Personal information
- Date of birth: 31 March 1992 (age 33)
- Place of birth: Sarajevo, SR Bosnia and Herzegovina, SFR Yugoslavia
- Position(s): Forward

Youth career
- 2009: Slavija Sarajevo

Senior career*
- Years: Team / Apps / (Gls)
- 2011–2012: Slavija Sarajevo / 6 / (0)
- 2012–2013: Travnik / 7 / (0)
- 2012–2013: Bosna Visoko / 10 / (0)
- 2013–2014: Famos Hrasnica
- 2014–2017: Milton SC

= Adnan Smajić =

Bosnian footballer

Adnan Smajić (born March 31, 1992) is a Bosnian former footballer who played as a forward.

Smajić received his football training at the Slavija Sarajevo's youth system and graduated to the senior team. While playing with Slavija's senior team, he debuted in the Bosnian top-tier league in 2011. He later played with various Bosnian clubs in the country's premier league and secondary leagues. In 2014, he ventured abroad to play with Milton SC in the Canadian Soccer League. Throughout his tenure with Milton, he played in the league's first and second divisions and won a championship title with the reserve team in 2015.

== Club career ==

=== Bosnia ===
Smajić played at the youth level with Slavija Sarajevo.

He joined the senior team in 2011 in the Premier League of Bosnia and Herzegovina. He debuted for Slavija on August 11, 2011, against FK Sarajevo. However, he experienced limited playing time as he received an injury early in the season. In total, he played in 6 matches in his debut season.

The following season, he remained in the Bosnian top tier and secured a deal with NK Travnik. He debuted for Travnik on August 12, 2012, against his former club Sarajevo. His tenure was cut short as he departed Travnik during the January transfer window. Throughout his stint with Travnik, he appeared in 7 matches. For the remainder of the 2012–13 season, he played in the First League of Bosnia and Herzegovina with Bosna Visoko. In 2013, he played for Famos Hrasnica.

=== Canada ===
In 2014, he played abroad in the Canadian Soccer League's second division with the expansion side Milton SC. In his debut season with Milton, he assisted the club in securing a playoff berth and recorded two goals in the semifinal round. Smajić re-joined Milton the following season as they were promoted to the league's first division. In his second season with Milton, he assisted the club to secure a playoff berth by finishing seventh in the division. Milton was defeated in the opening round of the postseason by Toronto Croatia. He also played in the league's second division with the reserve team, where he aided the club in securing a berth in the playoffs. He was featured in the championship final, where he recorded a goal against SC Waterloo Region's reserve team to claim the title.

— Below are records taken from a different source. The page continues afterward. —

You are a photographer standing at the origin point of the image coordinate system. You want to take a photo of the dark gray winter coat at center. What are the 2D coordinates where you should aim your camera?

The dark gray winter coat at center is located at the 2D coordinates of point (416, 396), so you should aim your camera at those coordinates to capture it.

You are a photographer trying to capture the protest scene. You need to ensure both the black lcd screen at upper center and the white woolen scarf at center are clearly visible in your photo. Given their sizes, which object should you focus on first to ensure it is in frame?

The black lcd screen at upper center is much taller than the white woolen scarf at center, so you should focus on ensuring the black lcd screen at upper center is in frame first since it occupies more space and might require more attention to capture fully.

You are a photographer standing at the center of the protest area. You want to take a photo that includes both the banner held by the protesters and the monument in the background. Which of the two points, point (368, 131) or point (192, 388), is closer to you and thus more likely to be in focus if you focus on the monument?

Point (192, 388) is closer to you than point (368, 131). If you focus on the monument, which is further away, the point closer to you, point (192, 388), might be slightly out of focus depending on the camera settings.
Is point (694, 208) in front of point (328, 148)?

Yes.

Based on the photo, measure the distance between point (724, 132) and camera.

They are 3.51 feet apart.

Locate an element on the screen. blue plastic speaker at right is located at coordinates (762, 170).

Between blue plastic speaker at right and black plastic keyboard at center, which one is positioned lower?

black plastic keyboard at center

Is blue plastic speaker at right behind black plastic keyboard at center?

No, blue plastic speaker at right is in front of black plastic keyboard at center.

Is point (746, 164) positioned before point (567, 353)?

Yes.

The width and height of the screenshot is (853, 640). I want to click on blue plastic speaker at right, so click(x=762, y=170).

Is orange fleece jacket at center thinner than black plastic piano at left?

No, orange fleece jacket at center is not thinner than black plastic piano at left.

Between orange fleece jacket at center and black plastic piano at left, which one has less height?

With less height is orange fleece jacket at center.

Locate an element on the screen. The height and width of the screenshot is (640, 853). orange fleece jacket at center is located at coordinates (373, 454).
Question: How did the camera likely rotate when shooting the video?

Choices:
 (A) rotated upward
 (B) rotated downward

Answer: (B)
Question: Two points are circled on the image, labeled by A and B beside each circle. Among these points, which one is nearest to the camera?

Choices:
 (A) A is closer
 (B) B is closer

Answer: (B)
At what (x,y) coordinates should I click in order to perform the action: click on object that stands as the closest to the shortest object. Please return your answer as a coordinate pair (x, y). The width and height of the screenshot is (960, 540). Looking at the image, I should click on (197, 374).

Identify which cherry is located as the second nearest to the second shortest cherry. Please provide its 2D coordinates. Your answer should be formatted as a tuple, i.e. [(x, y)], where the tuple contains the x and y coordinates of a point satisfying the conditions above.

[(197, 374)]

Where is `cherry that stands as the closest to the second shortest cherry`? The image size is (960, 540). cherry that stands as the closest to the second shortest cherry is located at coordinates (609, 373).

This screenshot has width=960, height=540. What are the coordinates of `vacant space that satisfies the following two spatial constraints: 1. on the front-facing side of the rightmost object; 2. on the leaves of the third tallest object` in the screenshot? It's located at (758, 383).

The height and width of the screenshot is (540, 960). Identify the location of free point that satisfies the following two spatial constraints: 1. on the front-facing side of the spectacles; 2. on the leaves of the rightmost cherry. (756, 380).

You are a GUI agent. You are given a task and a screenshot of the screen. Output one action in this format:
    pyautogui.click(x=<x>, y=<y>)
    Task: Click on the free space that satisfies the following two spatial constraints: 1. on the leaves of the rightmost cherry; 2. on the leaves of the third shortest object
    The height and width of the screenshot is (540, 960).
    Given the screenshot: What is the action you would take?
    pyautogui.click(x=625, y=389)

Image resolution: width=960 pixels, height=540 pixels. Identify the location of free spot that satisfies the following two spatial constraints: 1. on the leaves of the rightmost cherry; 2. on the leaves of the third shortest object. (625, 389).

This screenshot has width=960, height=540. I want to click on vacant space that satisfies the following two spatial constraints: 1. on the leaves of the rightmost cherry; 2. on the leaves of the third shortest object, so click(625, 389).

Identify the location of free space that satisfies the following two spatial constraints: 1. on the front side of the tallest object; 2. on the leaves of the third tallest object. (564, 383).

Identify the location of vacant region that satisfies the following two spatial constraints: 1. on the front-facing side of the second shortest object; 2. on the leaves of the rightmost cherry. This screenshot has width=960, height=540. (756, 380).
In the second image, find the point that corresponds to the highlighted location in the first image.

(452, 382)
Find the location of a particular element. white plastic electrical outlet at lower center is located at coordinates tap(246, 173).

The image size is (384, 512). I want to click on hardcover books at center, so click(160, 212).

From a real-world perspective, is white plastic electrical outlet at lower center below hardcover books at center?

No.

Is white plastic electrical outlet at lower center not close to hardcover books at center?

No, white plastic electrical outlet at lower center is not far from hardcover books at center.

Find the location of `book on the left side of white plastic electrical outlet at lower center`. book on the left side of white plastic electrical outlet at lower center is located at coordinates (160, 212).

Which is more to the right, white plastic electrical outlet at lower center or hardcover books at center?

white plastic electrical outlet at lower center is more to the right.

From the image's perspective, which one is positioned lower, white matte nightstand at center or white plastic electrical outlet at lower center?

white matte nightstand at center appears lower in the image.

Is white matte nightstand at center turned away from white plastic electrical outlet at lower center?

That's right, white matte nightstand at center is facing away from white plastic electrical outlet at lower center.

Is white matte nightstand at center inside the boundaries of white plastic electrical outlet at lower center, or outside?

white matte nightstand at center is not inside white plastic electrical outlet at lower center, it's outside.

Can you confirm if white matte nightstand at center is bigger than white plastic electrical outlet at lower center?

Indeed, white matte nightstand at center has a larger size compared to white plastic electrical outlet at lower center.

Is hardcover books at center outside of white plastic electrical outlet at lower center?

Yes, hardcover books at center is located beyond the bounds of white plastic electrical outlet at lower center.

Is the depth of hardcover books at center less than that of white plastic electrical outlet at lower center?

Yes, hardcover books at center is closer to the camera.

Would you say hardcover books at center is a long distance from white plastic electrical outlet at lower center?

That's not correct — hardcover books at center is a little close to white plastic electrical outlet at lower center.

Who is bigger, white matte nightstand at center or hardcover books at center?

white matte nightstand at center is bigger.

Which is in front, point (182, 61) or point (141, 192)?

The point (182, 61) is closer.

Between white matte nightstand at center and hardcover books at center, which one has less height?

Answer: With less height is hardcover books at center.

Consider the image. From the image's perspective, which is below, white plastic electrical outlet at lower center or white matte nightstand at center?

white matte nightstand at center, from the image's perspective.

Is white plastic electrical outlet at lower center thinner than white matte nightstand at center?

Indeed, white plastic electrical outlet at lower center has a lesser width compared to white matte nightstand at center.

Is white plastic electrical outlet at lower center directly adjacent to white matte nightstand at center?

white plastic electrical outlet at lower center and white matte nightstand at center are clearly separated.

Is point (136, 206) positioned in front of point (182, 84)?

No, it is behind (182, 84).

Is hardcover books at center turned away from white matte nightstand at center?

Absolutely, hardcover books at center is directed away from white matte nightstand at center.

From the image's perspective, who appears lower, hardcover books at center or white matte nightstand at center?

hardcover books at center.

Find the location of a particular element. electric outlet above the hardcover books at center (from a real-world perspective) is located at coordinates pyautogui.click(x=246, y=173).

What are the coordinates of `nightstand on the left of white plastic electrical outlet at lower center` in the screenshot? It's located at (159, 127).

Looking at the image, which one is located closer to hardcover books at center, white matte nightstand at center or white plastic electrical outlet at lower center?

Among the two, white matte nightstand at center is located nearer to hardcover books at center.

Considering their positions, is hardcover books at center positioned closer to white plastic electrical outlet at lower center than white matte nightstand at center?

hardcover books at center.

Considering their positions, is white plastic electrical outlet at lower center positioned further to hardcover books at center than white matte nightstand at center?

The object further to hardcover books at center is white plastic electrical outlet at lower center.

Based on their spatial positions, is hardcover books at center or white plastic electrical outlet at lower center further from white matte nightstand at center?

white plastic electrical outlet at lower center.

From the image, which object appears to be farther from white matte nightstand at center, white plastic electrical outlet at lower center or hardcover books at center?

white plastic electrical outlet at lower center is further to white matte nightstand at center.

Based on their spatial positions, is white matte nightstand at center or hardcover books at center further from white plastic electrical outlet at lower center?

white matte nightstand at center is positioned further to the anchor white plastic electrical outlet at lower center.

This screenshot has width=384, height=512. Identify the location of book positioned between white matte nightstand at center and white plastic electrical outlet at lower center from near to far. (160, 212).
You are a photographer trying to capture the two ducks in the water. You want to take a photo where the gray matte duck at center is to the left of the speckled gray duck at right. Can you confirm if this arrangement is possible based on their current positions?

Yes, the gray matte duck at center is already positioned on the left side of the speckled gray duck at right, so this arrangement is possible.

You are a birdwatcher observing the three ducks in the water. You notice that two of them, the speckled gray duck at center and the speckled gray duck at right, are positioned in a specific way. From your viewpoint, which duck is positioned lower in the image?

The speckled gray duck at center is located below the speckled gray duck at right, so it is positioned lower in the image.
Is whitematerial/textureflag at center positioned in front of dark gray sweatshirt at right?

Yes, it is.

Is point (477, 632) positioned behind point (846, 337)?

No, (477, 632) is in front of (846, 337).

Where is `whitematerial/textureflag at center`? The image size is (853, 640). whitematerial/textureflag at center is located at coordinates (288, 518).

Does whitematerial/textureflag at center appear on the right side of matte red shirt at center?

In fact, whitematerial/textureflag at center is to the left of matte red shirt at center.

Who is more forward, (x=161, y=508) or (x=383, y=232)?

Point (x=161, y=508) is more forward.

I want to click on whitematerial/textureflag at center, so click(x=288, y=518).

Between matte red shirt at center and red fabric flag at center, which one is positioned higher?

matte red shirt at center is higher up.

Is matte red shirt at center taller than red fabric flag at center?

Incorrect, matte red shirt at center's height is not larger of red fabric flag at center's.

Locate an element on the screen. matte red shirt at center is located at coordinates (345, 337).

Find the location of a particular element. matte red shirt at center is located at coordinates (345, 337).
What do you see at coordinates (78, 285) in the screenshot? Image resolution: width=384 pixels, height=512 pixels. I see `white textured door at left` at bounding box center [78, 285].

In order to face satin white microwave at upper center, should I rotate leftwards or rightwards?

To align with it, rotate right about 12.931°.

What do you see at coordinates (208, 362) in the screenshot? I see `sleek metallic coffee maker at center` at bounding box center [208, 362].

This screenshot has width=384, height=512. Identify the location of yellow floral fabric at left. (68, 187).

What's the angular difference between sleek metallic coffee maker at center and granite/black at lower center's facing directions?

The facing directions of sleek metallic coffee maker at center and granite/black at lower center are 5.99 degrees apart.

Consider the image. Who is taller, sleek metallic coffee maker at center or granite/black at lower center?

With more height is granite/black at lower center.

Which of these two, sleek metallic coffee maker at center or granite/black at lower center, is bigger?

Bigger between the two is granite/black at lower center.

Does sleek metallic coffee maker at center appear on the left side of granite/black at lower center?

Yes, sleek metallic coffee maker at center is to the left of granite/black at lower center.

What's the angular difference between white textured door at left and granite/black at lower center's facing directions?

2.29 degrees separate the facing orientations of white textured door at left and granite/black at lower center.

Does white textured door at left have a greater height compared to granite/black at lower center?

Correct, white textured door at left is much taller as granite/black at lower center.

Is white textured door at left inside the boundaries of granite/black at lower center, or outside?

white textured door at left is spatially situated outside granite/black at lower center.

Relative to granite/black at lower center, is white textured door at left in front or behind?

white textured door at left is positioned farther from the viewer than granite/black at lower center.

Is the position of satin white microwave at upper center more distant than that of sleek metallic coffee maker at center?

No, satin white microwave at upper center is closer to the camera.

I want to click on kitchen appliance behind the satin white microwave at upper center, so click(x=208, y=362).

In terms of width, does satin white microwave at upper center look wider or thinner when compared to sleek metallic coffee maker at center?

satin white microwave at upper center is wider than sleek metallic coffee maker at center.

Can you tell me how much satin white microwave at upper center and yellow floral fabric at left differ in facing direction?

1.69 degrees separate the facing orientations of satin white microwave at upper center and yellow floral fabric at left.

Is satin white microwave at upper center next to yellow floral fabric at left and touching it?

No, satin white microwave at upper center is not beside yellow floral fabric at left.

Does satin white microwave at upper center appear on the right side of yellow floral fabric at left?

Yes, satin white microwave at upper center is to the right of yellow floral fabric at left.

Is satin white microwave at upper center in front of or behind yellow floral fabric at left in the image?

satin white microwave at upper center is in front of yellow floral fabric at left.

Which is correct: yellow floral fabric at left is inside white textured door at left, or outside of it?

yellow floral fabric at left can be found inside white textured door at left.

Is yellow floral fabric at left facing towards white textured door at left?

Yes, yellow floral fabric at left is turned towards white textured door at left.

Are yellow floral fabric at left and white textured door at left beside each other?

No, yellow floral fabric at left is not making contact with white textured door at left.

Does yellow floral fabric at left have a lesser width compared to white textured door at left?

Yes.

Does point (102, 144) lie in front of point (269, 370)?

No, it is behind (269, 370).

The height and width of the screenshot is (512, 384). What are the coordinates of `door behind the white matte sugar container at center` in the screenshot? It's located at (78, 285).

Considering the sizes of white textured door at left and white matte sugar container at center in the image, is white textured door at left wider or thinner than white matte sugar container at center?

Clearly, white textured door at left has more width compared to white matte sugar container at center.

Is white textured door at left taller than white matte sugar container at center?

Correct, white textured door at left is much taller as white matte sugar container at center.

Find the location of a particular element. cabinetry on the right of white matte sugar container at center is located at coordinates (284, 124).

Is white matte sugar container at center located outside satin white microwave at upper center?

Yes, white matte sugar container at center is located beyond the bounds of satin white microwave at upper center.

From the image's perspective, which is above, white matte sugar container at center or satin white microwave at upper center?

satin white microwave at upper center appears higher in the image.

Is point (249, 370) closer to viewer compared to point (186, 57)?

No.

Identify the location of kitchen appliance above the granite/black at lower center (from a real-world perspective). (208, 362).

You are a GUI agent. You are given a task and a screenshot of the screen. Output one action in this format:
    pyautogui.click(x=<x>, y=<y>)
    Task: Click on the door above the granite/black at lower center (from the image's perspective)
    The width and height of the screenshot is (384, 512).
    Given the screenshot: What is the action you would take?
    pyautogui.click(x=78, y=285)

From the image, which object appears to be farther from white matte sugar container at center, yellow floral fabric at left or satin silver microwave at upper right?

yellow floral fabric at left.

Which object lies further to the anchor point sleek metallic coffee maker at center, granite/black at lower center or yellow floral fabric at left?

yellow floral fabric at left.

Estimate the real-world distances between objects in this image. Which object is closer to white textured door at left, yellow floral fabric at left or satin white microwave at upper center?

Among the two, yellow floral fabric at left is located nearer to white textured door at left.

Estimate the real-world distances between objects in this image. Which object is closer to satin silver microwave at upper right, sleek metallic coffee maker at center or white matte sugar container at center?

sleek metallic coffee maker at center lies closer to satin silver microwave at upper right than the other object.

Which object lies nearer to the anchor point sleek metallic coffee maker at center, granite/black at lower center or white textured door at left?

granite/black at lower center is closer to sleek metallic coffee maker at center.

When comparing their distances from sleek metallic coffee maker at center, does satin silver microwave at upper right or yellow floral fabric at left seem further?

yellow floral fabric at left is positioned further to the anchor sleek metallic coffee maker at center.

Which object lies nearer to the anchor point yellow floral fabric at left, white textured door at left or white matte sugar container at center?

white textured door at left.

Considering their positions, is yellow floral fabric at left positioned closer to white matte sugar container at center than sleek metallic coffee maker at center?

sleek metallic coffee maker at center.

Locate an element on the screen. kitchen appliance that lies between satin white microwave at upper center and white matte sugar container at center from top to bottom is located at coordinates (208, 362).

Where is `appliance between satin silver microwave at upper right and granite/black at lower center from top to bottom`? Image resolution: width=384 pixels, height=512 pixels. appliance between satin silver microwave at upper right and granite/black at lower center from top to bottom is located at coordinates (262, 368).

He re-signed with Milton for another season in 2016, where he was named the team captain. Smajić assisted the club in securing a playoff berth, where they were eliminated in the first round by York Region Shooters. He finished as the team's top goal scorer with 12 goals, which ranked him third in the overall scoring charts. He returned for his third season for Milton in 2017. Milton qualified for the playoffs and was eliminated in the quarterfinals by York Region.